▶ _Required task 1_:
In the forum post about files corrupted by converting text to an array buffer, which PDF files come out corrupted when the text-based approach is used?
▶ _Required task 2_:
Translate this sentence from the forum post about corrupted files into Spanish: "Now I do know that I'm trying to make life harder for myself."

▶ _Excerpt to read_:
═══

Text to an Array Buffer causes files to be corrupted

Question

I have a sample, from it the user can select a file (PDF files in particular), convert that file to an array buffer, construct the file back from that array buffer and download that file. works as expected.

<input type="file" id="file_input" class="foo" />
<div id="output_field" class="foo"></div>


$(document).ready(function(){
    $('#file_input').on('change', function(e){
        readFile(this.files[0], function(e) {
            //manipulate with result...
            $('#output_field').text(e.target.result);
            try {           
            var file = new Blob([e.target.result], { type: 'application/pdf' });
            var fileURL = window.URL.createObjectURL(file);
            var seconds = new Date().getTime() / 1000;
            var fileName = "cert" + parseInt(seconds) + ".pdf";
            var a = document.createElement("a");
            document.body.appendChild(a);
            a.style = "display: none";
            a.href = fileURL;
            a.download = fileName;
            a.click();
             }
            catch (err){
            $('#output_field').text(err);
            }
        });     
    });
});

function readFile(file, callback){
    var reader = new FileReader();
    reader.onload = callback
    reader.readAsArrayBuffer(file);
}

Now let's say I used reader.readAsText(file); isntead of reader.readAsArrayBuffer(file);. In that case I would convert the text to an array buffer and try to do that same thing.

$(document).ready(function(){
    $('#file_input').on('change', function(e){
        readFile(this.files[0], function(e) {
            //manipulate with result...
            try {
            var buf = new ArrayBuffer(e.target.result.length * 2); 
            var bufView = new Uint16Array(buf);
            for (var i=0, strLen = e.target.result.length; i<strLen; i++) {
                     bufView[i] = e.target.result.charCodeAt(i);
            }

            var file = new Blob([bufView], { type: 'application/pdf' });
            var fileURL = window.URL.createObjectURL(file);
            var seconds = new Date().getTime() / 1000;
            var fileName = "cert" + parseInt(seconds) + ".pdf";
            var a = document.createElement("a");
            document.body.appendChild(a);
            a.style = "display: none";
            a.href = fileURL;
            a.download = fileName;
            a.click();
             }
            catch (err){
            $('#output_field').text(err);
            }
        });

    });
});

function readFile(file, callback){
    var reader = new FileReader();
    reader.onload = callback
    reader.readAsText(file);
}

Now if I passed a PDF file that is small in size and only has text, this would work file, but when selecting files that are large and/or has images in them, a currputed file will be downloaded.

Now I do know that I'm trying to make life harder for myself. But what I'm trying to do is somehow convert the result from readAsText() into an arrayBuffer so that both of readAsText() and readAsArrayBuffer() work identicaly.

═══

▶ _Data lines_:
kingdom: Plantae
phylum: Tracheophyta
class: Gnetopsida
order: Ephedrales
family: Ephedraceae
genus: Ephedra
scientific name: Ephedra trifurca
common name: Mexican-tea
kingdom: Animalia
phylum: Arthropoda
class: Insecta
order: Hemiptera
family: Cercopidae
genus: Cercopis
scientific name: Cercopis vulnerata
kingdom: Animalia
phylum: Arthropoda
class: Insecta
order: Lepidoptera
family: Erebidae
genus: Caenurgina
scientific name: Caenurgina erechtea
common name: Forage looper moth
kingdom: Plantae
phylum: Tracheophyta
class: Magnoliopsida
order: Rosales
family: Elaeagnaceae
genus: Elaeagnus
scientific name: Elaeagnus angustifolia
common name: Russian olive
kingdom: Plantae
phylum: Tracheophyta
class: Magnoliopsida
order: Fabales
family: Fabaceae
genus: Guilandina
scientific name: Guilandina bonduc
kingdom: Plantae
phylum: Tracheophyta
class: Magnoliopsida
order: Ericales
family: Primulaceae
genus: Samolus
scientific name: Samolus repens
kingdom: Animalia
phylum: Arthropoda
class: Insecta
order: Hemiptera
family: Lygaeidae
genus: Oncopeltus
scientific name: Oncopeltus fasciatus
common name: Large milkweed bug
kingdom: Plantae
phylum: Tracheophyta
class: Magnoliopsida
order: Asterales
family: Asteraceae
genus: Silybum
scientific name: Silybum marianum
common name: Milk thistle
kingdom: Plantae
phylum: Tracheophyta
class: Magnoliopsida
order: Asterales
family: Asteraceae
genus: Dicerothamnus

═══

▶ _Written solution 1_:
Files that are large and/or have images in them.

▶ _Written solution 2_:
Ahora bien, sí sé que estoy intentando hacerme la vida más difícil.